Insights: The universal pattern of "heuristic = argmax of a score function" can be unified into an "external multiplicative weight + RL for weights" approach, providing a template for data-driven heuristic design in combinatorial optimization.

Rating¶

Novelty: ⭐⭐⭐⭐ — The combination of RLAF (learning from algorithm cost) + one-shot graph-wide guidance + multiplicative weight injection is a clean and uncommon design that cleverly bypasses the overhead of step-by-step RL. While the individual technologies (GNN, GRPO, Literal-Clause Graph) are existing, the synergy and problem modeling are strong.
Experimental Thoroughness: ⭐⭐⭐⭐ — Covers two solver types across three distributions, includes both decisions and wall-clock time (counting GNN overhead), and provides systematic comparisons with supervised and unsupervised baselines, alongside interpretability analysis.
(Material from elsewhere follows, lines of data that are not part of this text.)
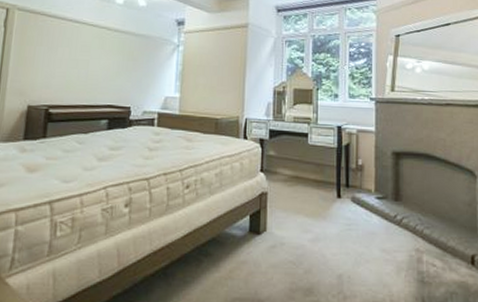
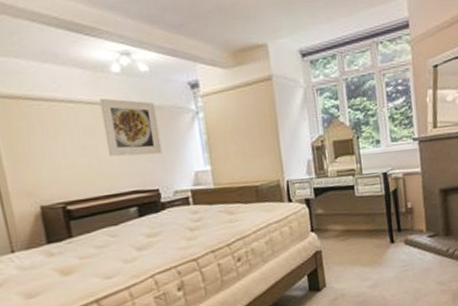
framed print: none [95,22,145,76] -> present [99,98,163,157]

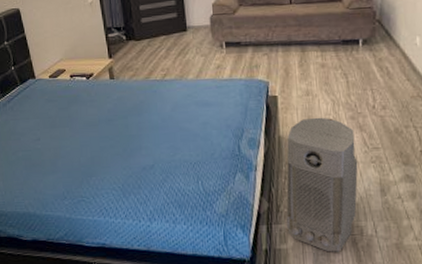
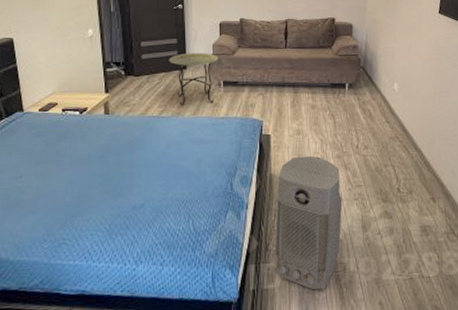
side table: none [168,13,220,69] -> present [169,53,219,106]

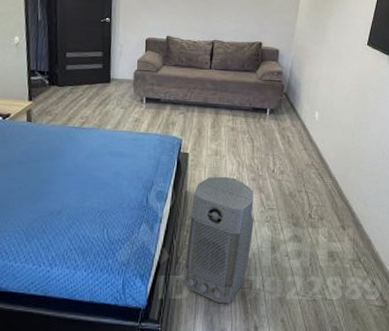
side table: present [169,53,219,106] -> none [93,67,143,119]

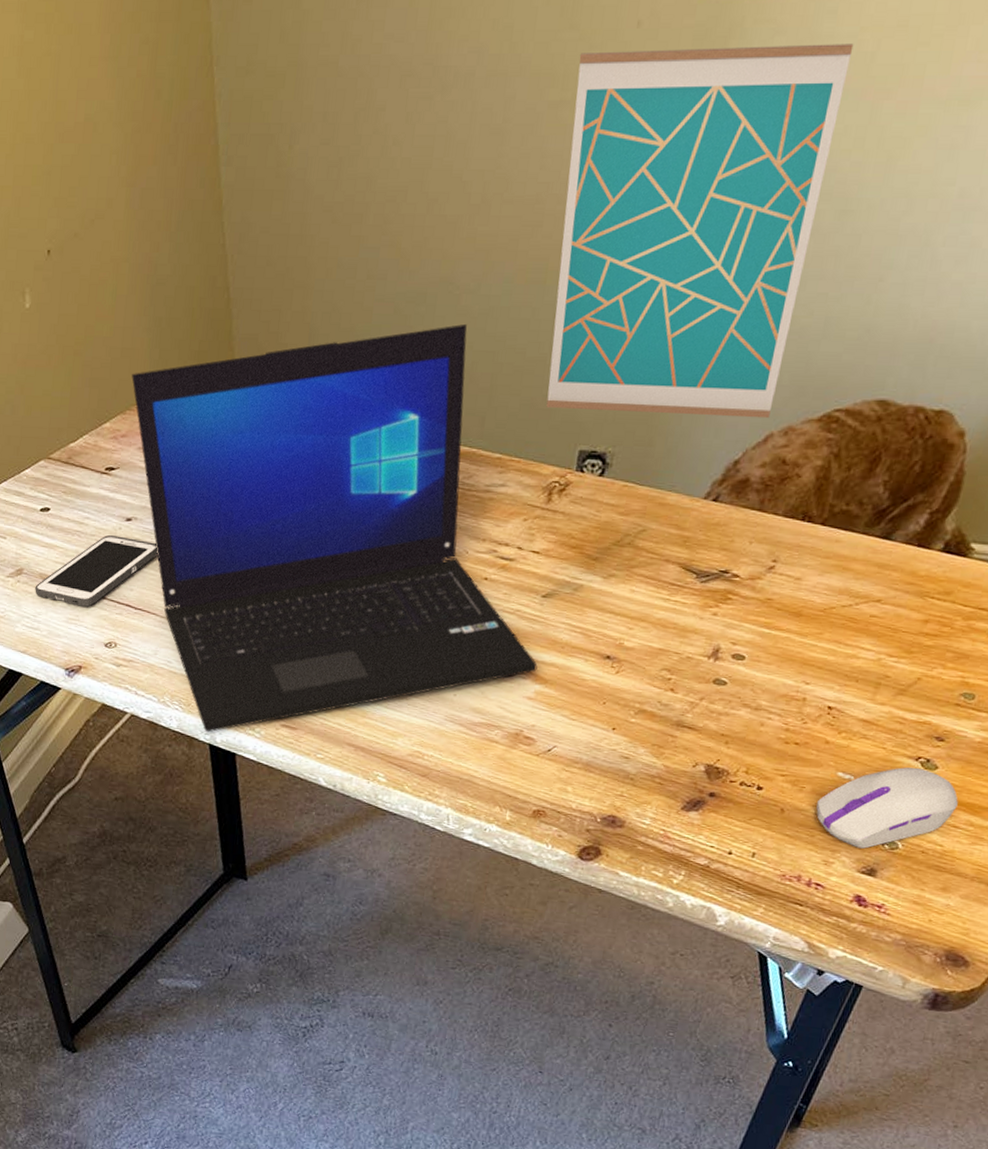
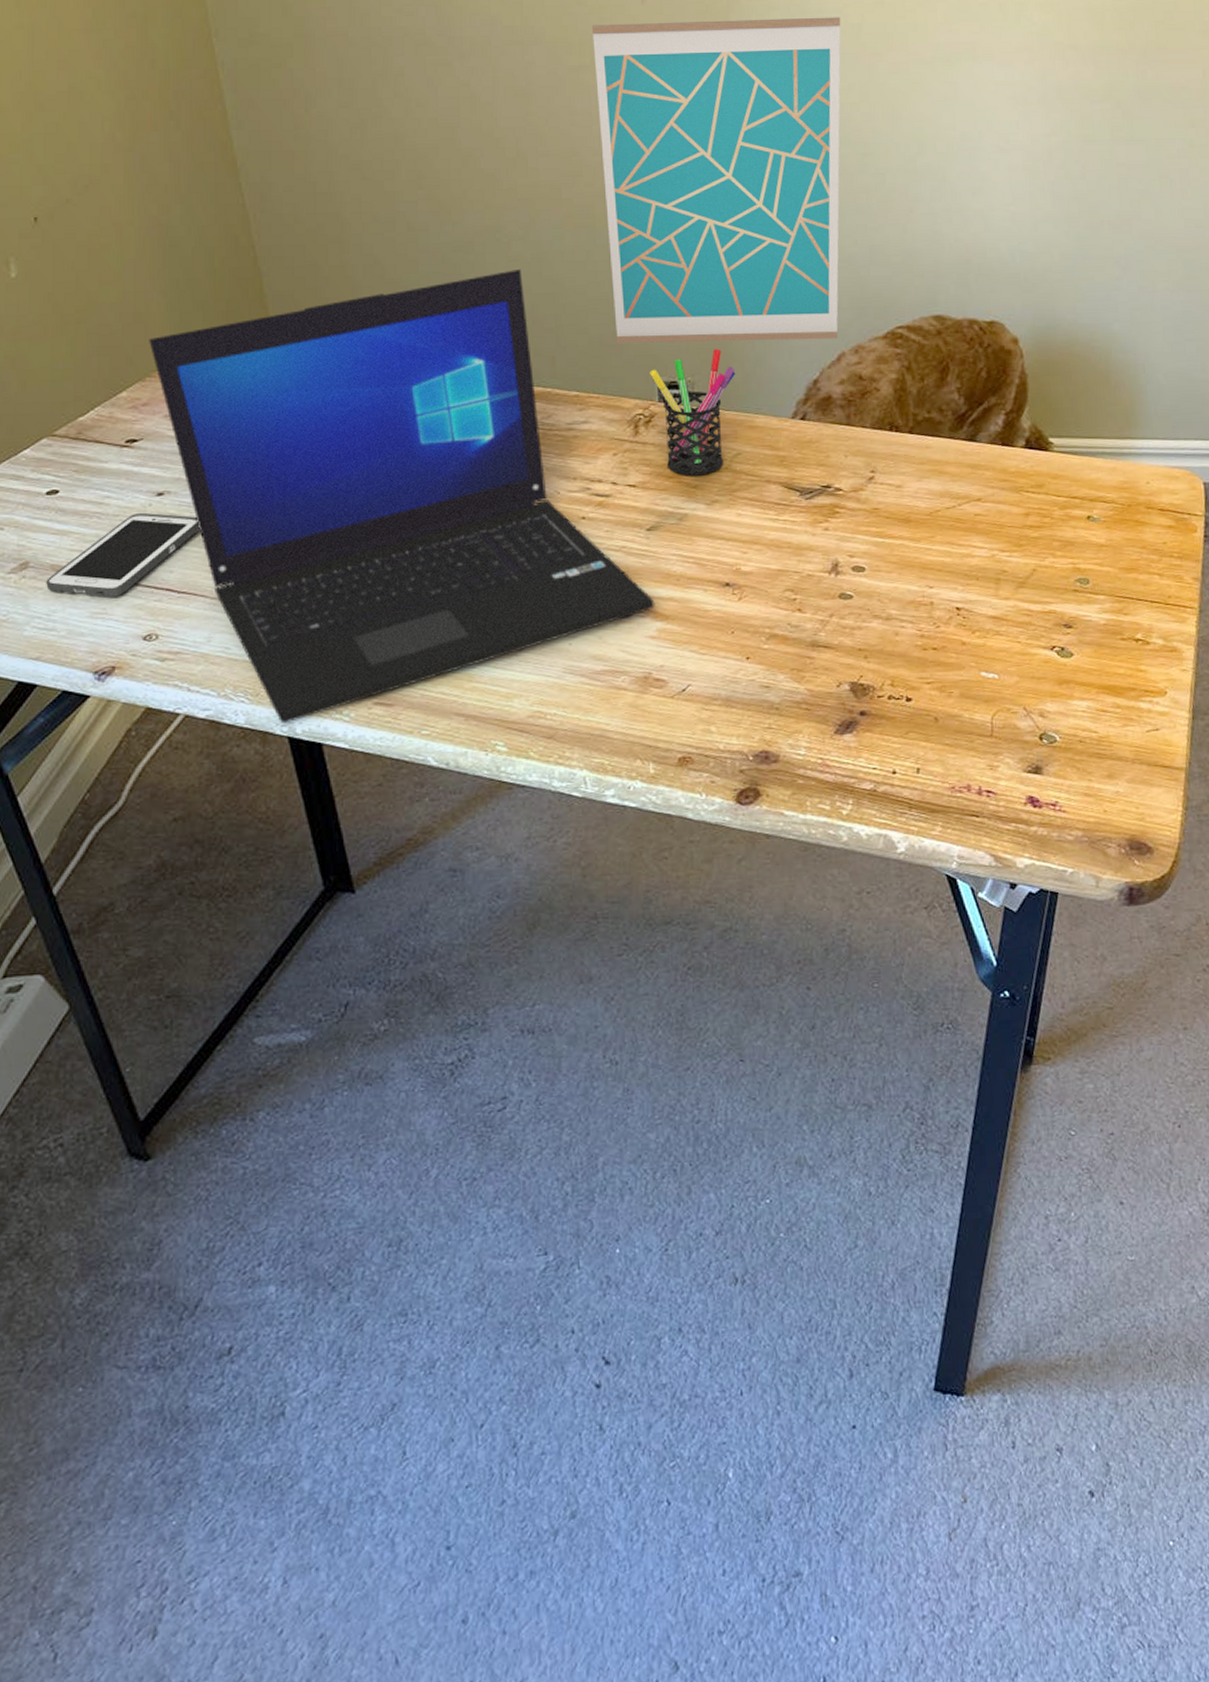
pen holder: none [572,420,657,549] -> present [650,349,736,476]
computer mouse: present [816,767,958,849] -> none [968,658,1101,747]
The only drawback is the prototype scale.
Writing Quality: ⭐⭐⭐⭐ — The chain from motivation to mechanism to formulas to experiments is clear. Figures 1-3 provide intuitive explanations of solver modification, policy sampling, and GRPO training. Negative results (March-UNSAT) are honestly reported.
Value: ⭐⭐⭐⭐ — Provides a generalizable paradigm for human-label-free, amortized-cost heuristic design. It has clear potential for expansion to MIP/CSP and serves as a strong reference for the combinatorial optimization + ML community.